### Page text:
%%

At the eastern end of Tolbooth Wynd there stood for many years a signal tower looking out over the Forth.  It was said to be of a sturdy design, much like an old fort.   It had portholes at the top like those often designed for firing muskets out of, but that were actually for the local merchants to look out from and watch as their ships sailed off from, or returned to, the harbour.

 

A drawing of the signal tower that once stood on Tolbooth Wynd.  It is an impressive looking tower that stands above the other buildings on the street.
Signal Tower at Tolbooth Wynd - from ‘Memorials of Edinburgh in the Olden Time’

 

Like any old street, Tolbooth Wynd has a ghost story attached to it.  Not to be outdone by other tales of headless horsemen and the suchlike, it was said that on stormy nights at midnight, a coach could be heard thundering down the street.  Anyone brave enough to peek out through their window as it passed would see a funereal looking coach tearing down along the cobbled street, driven by a tall, gaunt man, dressed all in black and without a head, and drawn by six black horses who were all also headless.  Through the coach window, it was said you could glimpse a mysterious woman sitting inside, her face covered by a black veil.

%%

### Record extracts:
%%

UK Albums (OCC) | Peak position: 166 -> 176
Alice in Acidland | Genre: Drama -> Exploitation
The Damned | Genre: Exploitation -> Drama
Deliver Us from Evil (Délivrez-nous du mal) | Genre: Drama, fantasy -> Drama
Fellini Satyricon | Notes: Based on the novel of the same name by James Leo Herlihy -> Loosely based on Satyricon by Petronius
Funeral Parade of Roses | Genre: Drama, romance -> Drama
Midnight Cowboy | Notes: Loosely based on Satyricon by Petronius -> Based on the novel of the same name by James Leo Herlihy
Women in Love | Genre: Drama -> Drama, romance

%%

### Your objective:
Continue the passage about Tolbooth Wynd from where it stops.

### Final result:
 

Around midnight, during a foggy and cold night a few years ago, I was making my way back home from a local pub and walked up along Tolbooth Wynd.  There I heard a terrible rumbling and screeching.  On looking up and fully expecting to see the dreaded ghostly coach approaching, I instead saw a demonic like figure on an off road motorbike tearing down the road.  He wasn’t headless but rather had his head hidden in the depths of a grey hoodie.  With blue lights flashing and sirens wailing like a screaming banshee, a ghostly police car was in hot pursuit behind him.  They were soon lost in the swirling darkness of the night, like an apparition of old, and I continued my slightly inebriated stumble home.

 

A large part of Tolbooth Wynd was demolished and rebuilt in the 1880s.  During the slum clearances in Leith during the 1950s and 1960s much of it was again demolished and replaced with a housing scheme and the Linksview House tower block.  In 2017 Linksview House became a listed building with Category A Status, being seen as an important example of Brutalist architecture.

 

A drawing of how Tolbooth Wynd looked prior to the 1880s - it shows a street with tall tenement blocks on either side.  the street is cobbled and there are various people walking up and down it.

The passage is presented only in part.